In New York City, parents beg, borrow and steal (well, technically, they pay hundreds of dollars for test prep) to get their kids into public school Gifted & Talented (G&T) programs.
But one of the issues that gets overlooked with district G&T’s is that they dilute overall school accountability.
There are two kinds of public school G&T programs. There are stand-alone gifted schools, such as Anderson, NEST+M, TAG and Lower Lab. On the 2016 state tests, all scored in the top 10 of all NYC schools for English Language Arts (ELA) proficiency. (Alongside several equally or higher scoring charter schools, which have lottery-based admissions and do not require an entrance exam seeking out “gifted” four year olds.)
The majority of district G&T programs, however, are housed within larger schools. That’s where things get interesting. When a school like Manhattan’s PS 166 posts test scores that put it in the Top 15 (excluding charters), they don’t differentiate between G&T and General Ed achievement, but only publish a single, average number for the school as a whole.
Now, it’s true that, in the past, some schools, like the nearby Upper West Side PS 9, reported General Ed students achieving numbers equal to those in G&T – so much so that the latter was phased out for not being needed.
But we have no guarantee of that being the case in all NYC schools. For instance, PS 200 in Brooklyn posts 58% passing Math, and 40% passing ELA. Not only do we not know how high above the city norm – 40% and 39%, respectively – the G&T students are performing, we don’t know how far below the General Ed kids might be scoring (or vice-versa, to be honest) to come up with that average number..
And that is the crux of the problem.
I’ve written before about how bringing G&T programs to under-capacity, under-performing schools is a way to attract middle-class families and tout the institution’s in-name-only diversity – while continuing to reinforce segregation.

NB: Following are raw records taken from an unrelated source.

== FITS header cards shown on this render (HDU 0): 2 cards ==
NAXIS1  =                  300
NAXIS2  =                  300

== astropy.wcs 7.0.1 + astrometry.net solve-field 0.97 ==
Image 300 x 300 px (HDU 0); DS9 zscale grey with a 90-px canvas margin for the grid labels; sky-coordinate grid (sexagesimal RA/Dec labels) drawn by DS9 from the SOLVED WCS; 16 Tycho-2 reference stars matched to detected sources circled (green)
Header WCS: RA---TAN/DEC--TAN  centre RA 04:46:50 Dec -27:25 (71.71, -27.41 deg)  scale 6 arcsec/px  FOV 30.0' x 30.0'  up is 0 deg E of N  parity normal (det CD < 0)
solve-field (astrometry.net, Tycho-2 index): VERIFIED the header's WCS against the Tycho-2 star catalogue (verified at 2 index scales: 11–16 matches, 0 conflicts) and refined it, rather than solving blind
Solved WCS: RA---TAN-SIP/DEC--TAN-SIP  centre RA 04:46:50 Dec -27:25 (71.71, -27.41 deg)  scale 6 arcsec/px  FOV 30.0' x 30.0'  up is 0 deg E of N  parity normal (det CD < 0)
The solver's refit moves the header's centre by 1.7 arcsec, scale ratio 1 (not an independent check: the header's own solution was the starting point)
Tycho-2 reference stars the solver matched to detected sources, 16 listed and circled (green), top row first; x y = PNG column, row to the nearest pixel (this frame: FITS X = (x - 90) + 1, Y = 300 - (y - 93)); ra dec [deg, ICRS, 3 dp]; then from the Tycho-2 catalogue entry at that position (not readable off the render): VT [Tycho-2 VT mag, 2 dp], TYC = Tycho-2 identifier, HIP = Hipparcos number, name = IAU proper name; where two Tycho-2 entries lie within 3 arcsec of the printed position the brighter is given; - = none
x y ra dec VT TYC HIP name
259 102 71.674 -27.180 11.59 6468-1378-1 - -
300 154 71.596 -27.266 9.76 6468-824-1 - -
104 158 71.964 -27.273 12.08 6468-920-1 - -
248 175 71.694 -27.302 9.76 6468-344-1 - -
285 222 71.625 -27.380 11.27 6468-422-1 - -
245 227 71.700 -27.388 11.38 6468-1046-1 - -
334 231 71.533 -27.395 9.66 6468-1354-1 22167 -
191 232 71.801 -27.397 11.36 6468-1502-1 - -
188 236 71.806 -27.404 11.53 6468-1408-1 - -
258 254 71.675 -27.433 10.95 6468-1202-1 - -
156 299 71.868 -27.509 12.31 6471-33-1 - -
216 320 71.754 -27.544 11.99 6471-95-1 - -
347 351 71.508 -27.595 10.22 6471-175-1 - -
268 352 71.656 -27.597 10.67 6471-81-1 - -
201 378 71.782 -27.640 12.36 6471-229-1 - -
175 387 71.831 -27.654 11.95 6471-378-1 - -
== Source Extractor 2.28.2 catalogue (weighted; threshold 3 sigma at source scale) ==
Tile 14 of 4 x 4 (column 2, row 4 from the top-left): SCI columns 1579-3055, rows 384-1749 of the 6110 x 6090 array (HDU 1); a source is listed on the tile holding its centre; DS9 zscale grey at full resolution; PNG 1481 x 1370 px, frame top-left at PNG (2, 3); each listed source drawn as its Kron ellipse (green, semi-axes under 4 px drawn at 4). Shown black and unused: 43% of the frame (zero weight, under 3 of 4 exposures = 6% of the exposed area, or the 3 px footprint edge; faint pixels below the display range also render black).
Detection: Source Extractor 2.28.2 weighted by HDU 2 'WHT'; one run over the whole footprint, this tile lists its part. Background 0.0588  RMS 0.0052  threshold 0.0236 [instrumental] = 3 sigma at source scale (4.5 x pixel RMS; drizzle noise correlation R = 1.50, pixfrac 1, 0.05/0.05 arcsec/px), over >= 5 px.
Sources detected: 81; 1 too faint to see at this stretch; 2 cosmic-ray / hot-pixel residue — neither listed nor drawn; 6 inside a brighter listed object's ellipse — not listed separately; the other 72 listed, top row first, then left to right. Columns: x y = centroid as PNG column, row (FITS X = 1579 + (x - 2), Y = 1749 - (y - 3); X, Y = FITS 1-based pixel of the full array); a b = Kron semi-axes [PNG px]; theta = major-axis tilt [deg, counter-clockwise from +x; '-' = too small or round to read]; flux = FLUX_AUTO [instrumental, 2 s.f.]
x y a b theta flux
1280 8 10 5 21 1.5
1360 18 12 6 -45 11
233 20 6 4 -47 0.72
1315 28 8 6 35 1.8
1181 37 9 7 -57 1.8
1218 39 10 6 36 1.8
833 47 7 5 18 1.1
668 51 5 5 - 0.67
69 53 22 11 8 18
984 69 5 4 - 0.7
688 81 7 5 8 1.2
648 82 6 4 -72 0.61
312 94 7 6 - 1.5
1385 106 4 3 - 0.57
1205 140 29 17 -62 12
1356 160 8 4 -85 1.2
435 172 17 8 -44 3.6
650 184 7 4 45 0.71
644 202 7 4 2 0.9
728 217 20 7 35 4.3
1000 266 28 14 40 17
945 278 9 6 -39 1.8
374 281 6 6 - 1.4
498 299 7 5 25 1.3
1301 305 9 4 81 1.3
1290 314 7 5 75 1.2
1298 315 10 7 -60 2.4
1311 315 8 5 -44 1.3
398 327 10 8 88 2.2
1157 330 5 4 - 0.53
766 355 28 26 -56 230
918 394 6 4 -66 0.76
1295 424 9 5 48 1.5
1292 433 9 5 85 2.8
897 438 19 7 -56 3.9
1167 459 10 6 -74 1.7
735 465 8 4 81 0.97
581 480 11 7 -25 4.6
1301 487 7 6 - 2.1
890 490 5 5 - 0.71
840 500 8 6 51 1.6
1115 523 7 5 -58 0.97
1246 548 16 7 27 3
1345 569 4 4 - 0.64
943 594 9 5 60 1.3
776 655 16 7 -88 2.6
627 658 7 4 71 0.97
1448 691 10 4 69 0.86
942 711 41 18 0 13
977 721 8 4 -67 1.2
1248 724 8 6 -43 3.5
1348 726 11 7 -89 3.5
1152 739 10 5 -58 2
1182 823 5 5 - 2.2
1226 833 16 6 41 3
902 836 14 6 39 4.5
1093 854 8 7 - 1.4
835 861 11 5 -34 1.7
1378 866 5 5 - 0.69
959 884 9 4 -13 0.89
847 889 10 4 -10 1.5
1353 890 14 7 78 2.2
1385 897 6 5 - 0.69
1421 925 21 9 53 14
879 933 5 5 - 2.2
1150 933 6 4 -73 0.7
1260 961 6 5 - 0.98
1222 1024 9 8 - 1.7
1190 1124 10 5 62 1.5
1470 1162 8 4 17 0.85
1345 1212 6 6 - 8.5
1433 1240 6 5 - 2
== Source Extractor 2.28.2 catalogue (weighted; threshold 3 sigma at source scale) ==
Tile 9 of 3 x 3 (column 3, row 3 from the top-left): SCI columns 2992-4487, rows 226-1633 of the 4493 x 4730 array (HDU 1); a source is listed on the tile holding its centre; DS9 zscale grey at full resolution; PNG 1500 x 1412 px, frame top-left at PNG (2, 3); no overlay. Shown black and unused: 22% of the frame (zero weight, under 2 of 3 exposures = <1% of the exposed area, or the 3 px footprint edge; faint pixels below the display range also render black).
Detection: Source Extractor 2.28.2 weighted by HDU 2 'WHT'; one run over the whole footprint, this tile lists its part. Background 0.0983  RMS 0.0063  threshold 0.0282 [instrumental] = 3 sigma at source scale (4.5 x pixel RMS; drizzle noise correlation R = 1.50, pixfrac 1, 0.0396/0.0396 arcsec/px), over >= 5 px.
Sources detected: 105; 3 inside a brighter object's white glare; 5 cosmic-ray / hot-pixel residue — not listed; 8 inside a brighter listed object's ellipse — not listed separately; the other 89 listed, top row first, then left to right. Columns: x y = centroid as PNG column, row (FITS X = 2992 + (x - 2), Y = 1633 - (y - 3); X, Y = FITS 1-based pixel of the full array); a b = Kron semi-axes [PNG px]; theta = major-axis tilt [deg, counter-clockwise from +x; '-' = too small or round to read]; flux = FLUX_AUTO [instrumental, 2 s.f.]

I have also written about how Manhattan District 3’s rezoning that distributed children from a low-performing school into three adjacent high-performing schools is yet another shell-game to hide the low-performers.
While families of means will continue to use tutors, thus obscuring even further just how much value-add a given school brings to the table, no one in the Department of Ed is likely to lose sleep over a school’s test scores quietly dropping from a 95% passing rate to 85%. They’re still over twice the city average! Let’s all take another victory lap!
And yet, the same number of kids will continue to be underserved – only now in different schools, where they’re easier to hide.
And that’s the key accountability problem with not separating G&T scores from General Ed. It creates an artificial inflation. It suggests that everyone in a given school is achieving acceptable results, while, in reality, some children could still be performing well below average.
In addition, a school’s middling scores could give G&T parents the false assurance that their children are doing great – they fancy it’s General Ed that’s pulling down the average (especially if they, themselves, opt out of state tests, deeming them unnecessary). In actuality, children in both programs could be performing at an equally mediocre level. In that case, what’s the point of having a G&T at all, if there are no academic advantages – only a way to segregate kids into different classrooms?
Parents considering a public school deserve to know exactly how all children are scoring on state tests, the high and the low – and what role the school is playing in both cases. Something impossible to judge for those who opt out.
In the same way that scores for kids with disabilities and those from low-income families are broken out at the state and federal level for the purpose of accountability, so should those for students in gifted programs be locally, as a way to judge whether these differentiated classes are working the way they’re supposed to – or at all.
The fact that some well-off General Ed schools earn scores higher than some G&T schools would suggest that it’s the student body – and their parents who can afford test prep and other enrichment – not the academic program that makes the difference.
Is G&T actually worth parents spending the money to prep and school districts spending the money to first test, then maintain? (A superintendent in the Bronx seems to be proving they’re unnecessary or, rather, that all kids could benefit from a “gifted” education, not just a select few.)
Otherwise, families could well end up with a bait-and-switch, wherein absolutely nobody wins.